> _Task prompt_: Express the lines from the line containing "- Chosen name: **BondX** (ticker: BONDx)." to the line containing "- Two LP addresses" as a JSON list of strings, with one string per line and blank lines omitted.

> _Data_:
--- START ---
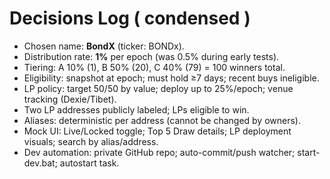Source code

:﻿# Decisions Log ( condensed )

- Chosen name: **BondX** (ticker: BONDx).
- Distribution rate: **1%** per epoch (was 0.5% during early tests).
- Tiering: A 10% (1), B 50% (20), C 40% (79) = 100 winners total.
- Eligibility: snapshot at epoch; must hold ≥7 days; recent buys ineligible.
- LP policy: target 50/50 by value; deploy up to 25%/epoch; venue tracking (Dexie/Tibet).
- Two LP addresses publicly labeled; LPs eligible to win.
- Aliases: deterministic per address (cannot be changed by owners).
- Mock UI: Live/Locked toggle; Top 5 Draw details; LP deployment visuals; search by alias/address.
- Dev automation: private GitHub repo; auto-commit/push watcher; start-dev.bat; autostart task.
--- END ---
> _Response_:
[
  "- Chosen name: **BondX** (ticker: BONDx).",
  "- Distribution rate: **1%** per epoch (was 0.5% during early tests).",
  "- Tiering: A 10% (1), B 50% (20), C 40% (79) = 100 winners total.",
  "- Eligibility: snapshot at epoch; must hold ≥7 days; recent buys ineligible.",
  "- LP policy: target 50/50 by value; deploy up to 25%/epoch; venue tracking (Dexie/Tibet).",
  "- Two LP addresses publicly labeled; LPs eligible to win."
]